WHO: Sepsis kills 20pc of world’s infants
World Health Organisation (WHO) recent report on sepsis has established it kills millions of pregnant mothers and newborns globally.
Research by the International Child Health Group has attributed 20 per cent of newborn deaths in Kenya to sepsis.
The disease contributes 18.2 per cent of all deaths of newborn hospital admissions across the country.
Sepsis is a rare life-threatening complication that occurs when chemicals released in the bloodstream to fight an infection trigger inflammation throughout the body.
Signs and symptoms include fever, trouble breathing, low blood pressure, fast heart rate and mental confusion.
As the world focuses on Covid-19 pandemic and other diseases, sepsis kills 11 million annually, many of them children, mostly in low income countries, according to WHO.
The global body notes that the use of different definitions of sepsis, diagnostic criteria and hospital discharge coding makes it difficult to develop a clear understanding of the true global burden of sepsis.

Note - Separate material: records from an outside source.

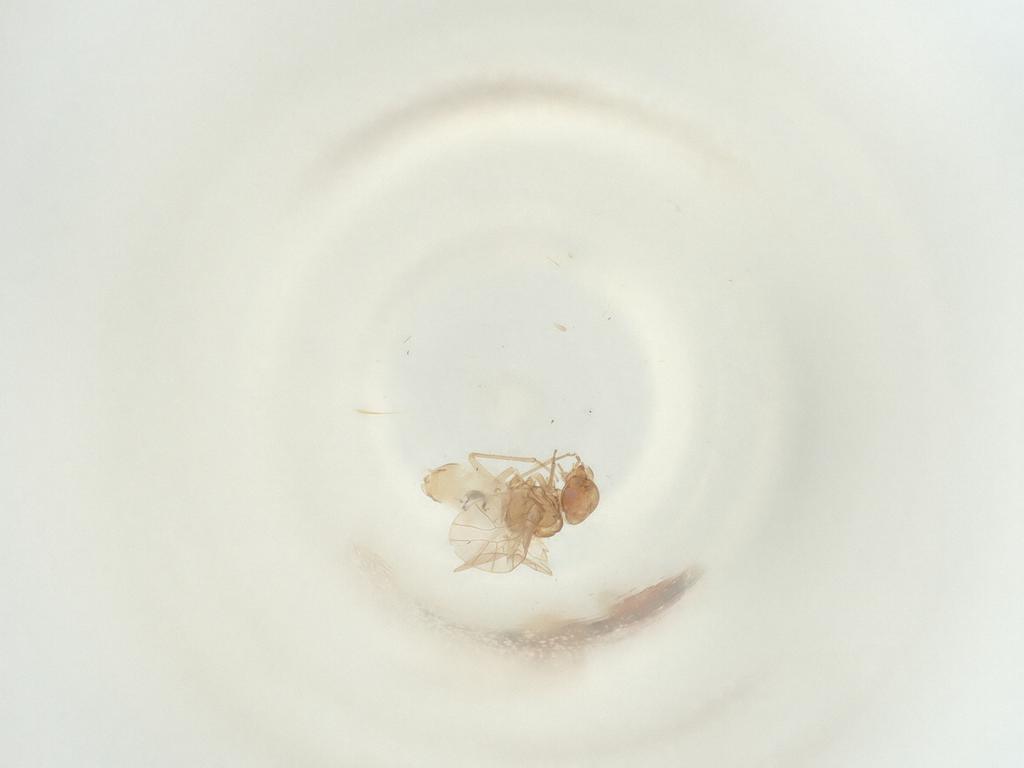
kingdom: Animalia
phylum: Arthropoda
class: Insecta
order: Psocodea
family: Lachesillidae
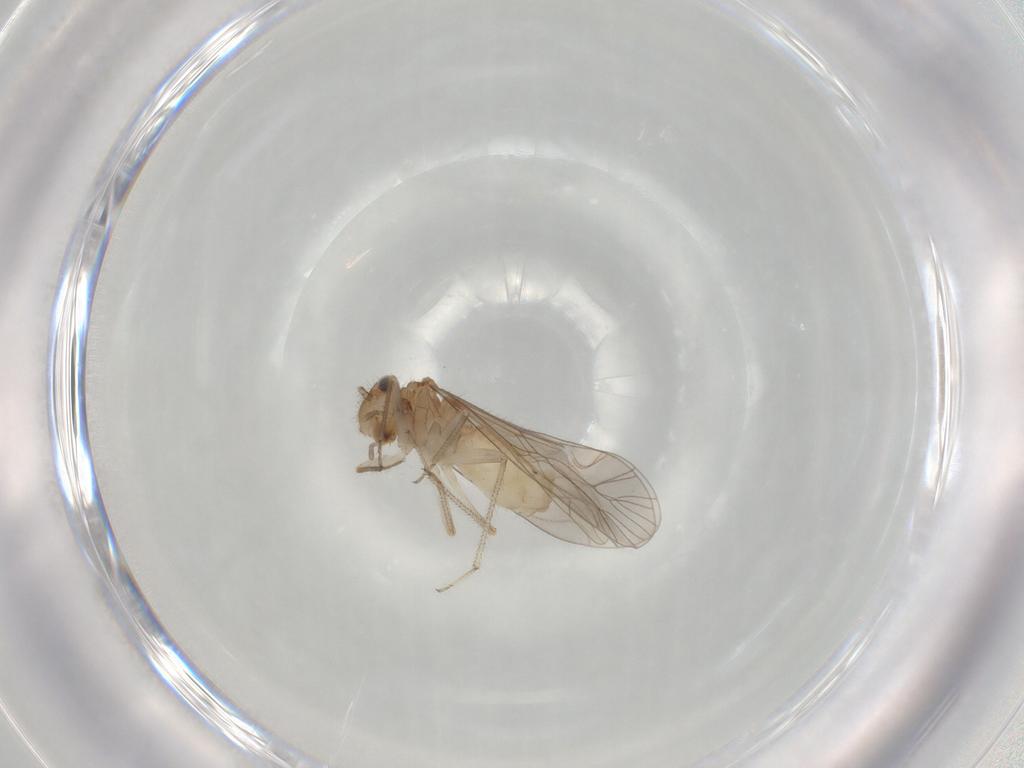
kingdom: Animalia
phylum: Arthropoda
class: Insecta
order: Psocodea
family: Caeciliusidae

“The world must urgently step up efforts to improve data about sepsis so all countries can detect and treat this terrible condition in time,” says Dr Tedros Ghebreyesus, WHO Director-General.
“This means strengthening health information systems and ensuring access to rapid diagnostic tools, and quality care including safe and affordable medicines and vaccines.”
According to WHO, the disease occurs in response to an infection. When not recognised early and managed, it can lead to septic shocks, multiple organ failure and death.
Recently, health practitioners have noted that critically ill patients with severe Covid-19 and other infectious diseases are at a higher risk of developing and dying from sepsis.
Even survivors are not out of danger-only half will completely recover with the rest dying within one year or are burdened by long-term disabilities.
The poor are severely affected with 85 per cent of septic cases and deaths occurring in these environments.
Research has established that almost half of 49 million cases each year affect children resulting in 2.9 million deaths.
Most of these deaths are as a result of diarrhoea and lower respiratory infections.
WHO observes that early diagnosis and appropriate clinical management can help prevent these deaths.
Among mothers, obstetric infections, including complications following abortion or infections after caesarean section, are the third most common cause of maternal mortality.